Roll your own conditional

Sometimes you'd like to write your own conditionals. Perhaps you'd like to wrap something around one or both arms of the branch. Perhaps the predicate is tristate and you need three branches. Perhaps the predicate wants to share information with one or both arms. You want to abstract away how the predicate makes it decision from how the caller wants to handle the possible outcomes. The trick is to use continuation passing style:

sign = lambda n, if_positive, if_zero, if_negative: \
           if_positive() if n > 0 else \
           if_negative() if n < 0 else \
           if_zero()

# use it like this:
for i in range (-1, 1):
    print (i)
    print (sign (i,
            lambda: \
              "positive",
            lambda: (lambda first, second: second)(
              print ("Hooray!"),
              "zero"),
            lambda: \
              "negative"))

By making the branches be thunks, we delay evaluation. Once the conditional decides which branch to take, it forces the thunk and returns its value.

Some of Python's language constructs, like variable binding, exception handling, sequencing, and iteration, are provided only through language statements. You cannot use statements in an expression context, so it would seem we are up against a limitation. But Python has lambda expressions. Lambda expressions and function calls are all you need to implement variable binding, sequencing and recursion as ordinary Python expressions.

For example, suppose you wish to have a 'let' expression where you bind helper variables 'a' and 'b' to subexpressions.
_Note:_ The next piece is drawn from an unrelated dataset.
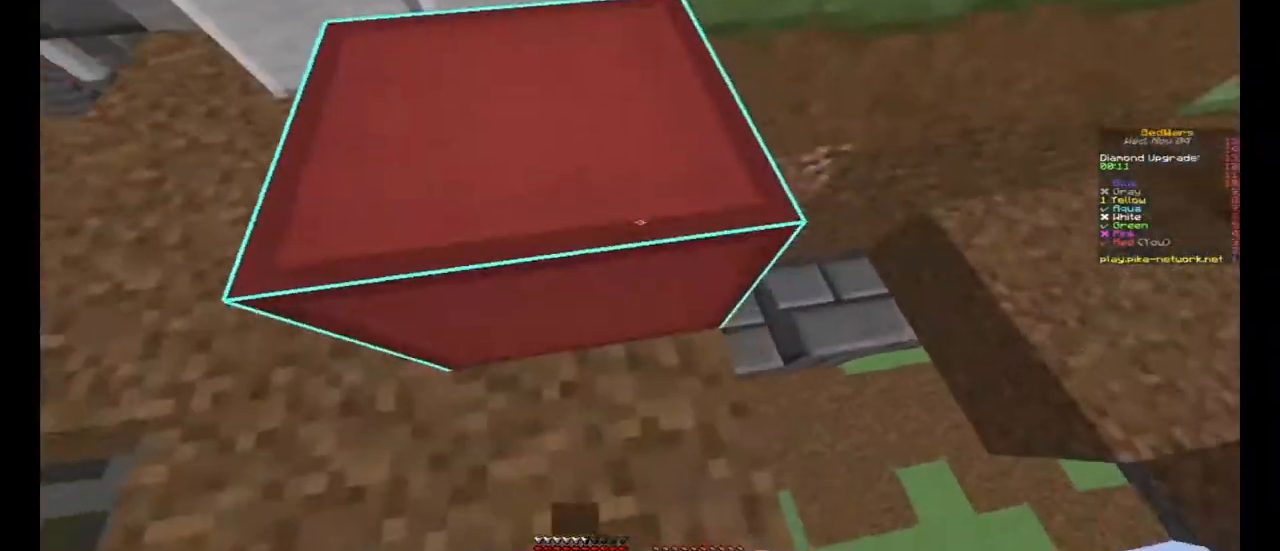
{"keys": ["w"], "mouse": [], "events": [[167, "space", "down"], [333, "mouse_left", "down"], [367, "mouse_left", "up"], [433, "space", "up"]]}
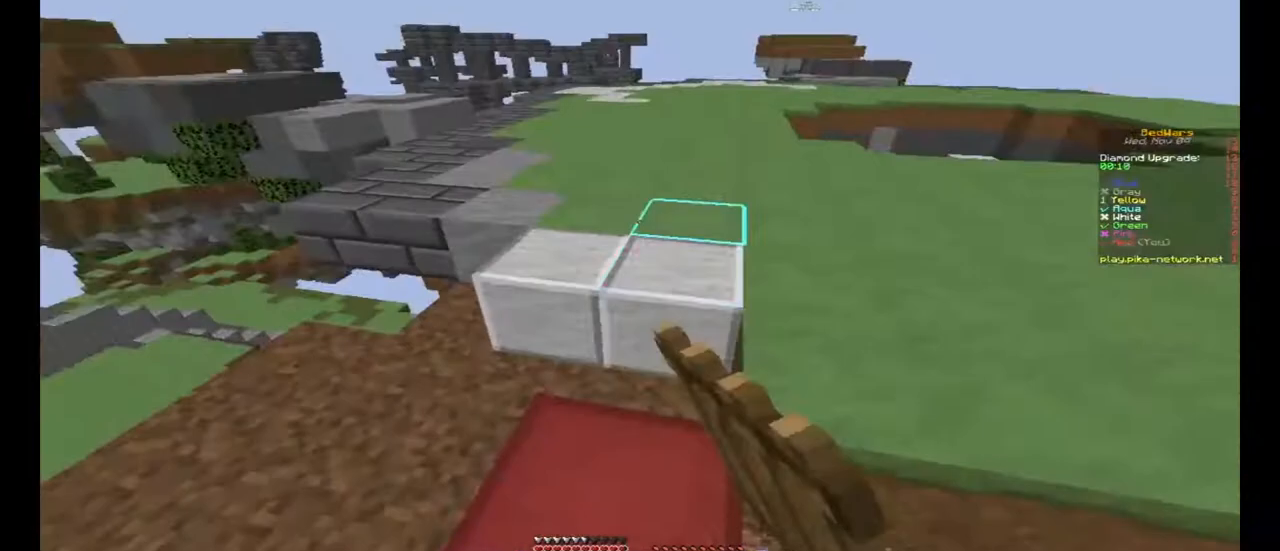
{"keys": ["space", "w"], "mouse": ["left"], "events": [[33, "d", "down"], [33, "mouse_left", "down"], [100, "mouse_left", "up"], [133, "space", "down"], [200, "d", "up"], [233, "mouse_left", "down"], [300, "mouse_left", "up"], [367, "mouse_left", "down"], [400, "mouse_left", "up"], [467, "mouse_left", "down"]]}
Simply use lambda and immediately call it:

    return (lambda a, b: h(a, b))(f(x), g(y))

Not pretty, but it gets the job done.

If you want to sequence two expressions, write them like this:

    return (lambda ignore: x + 7)(print (x))

The print expression runs first, its result is ignored and then x is added to 7 and returned. Again, this could use a lot of syntactic sugar, but it gets the job done. Alternatively, we could use left to right evaluation of arguments to do our sequencing:

    return (lambda first, second: second)(print(x), x + 7)

In order to implement iteration, we need to bind a name recursively. We'll use the Y operator.

Y = lambda f: (lambda d: d(d)) (lambda x: f (lambda: x (x)))

print (Y (lambda loop:  \
              lambda x: \
                  None if x == 0 else (lambda first, second: second)(
                                           print (x),
                                           loop()(x - 1)))
       (5))

5
4
3
2
1
0
None

Handling exceptions is easy if you use a helper function and some thunks:

def on_error (compute_value, handle_error):
    try:
        return compute_value()
    except:
        return handle_error()


def safe_divide (dividend, divisor):
    return on_error (
           lambda: dividend / divisor,
           lambda: (lambda first, second: second)(
                       print ('divide by zero, answer 1'),
                       1))

print (safe_divide (12, 3))
4
print (safe_divide (12, 0))
divide by zero, answer 1
1

I saw this gem at www.askpython.com:

Someone asked me if we can have a lambda function without any argument?

Yes, we can define a lambda function without any argument. But, it will be useless because there will be nothing to operate on.

Using lambda function without any argument is plain abuse of this feature.

Obviously the author never heard of a thunk.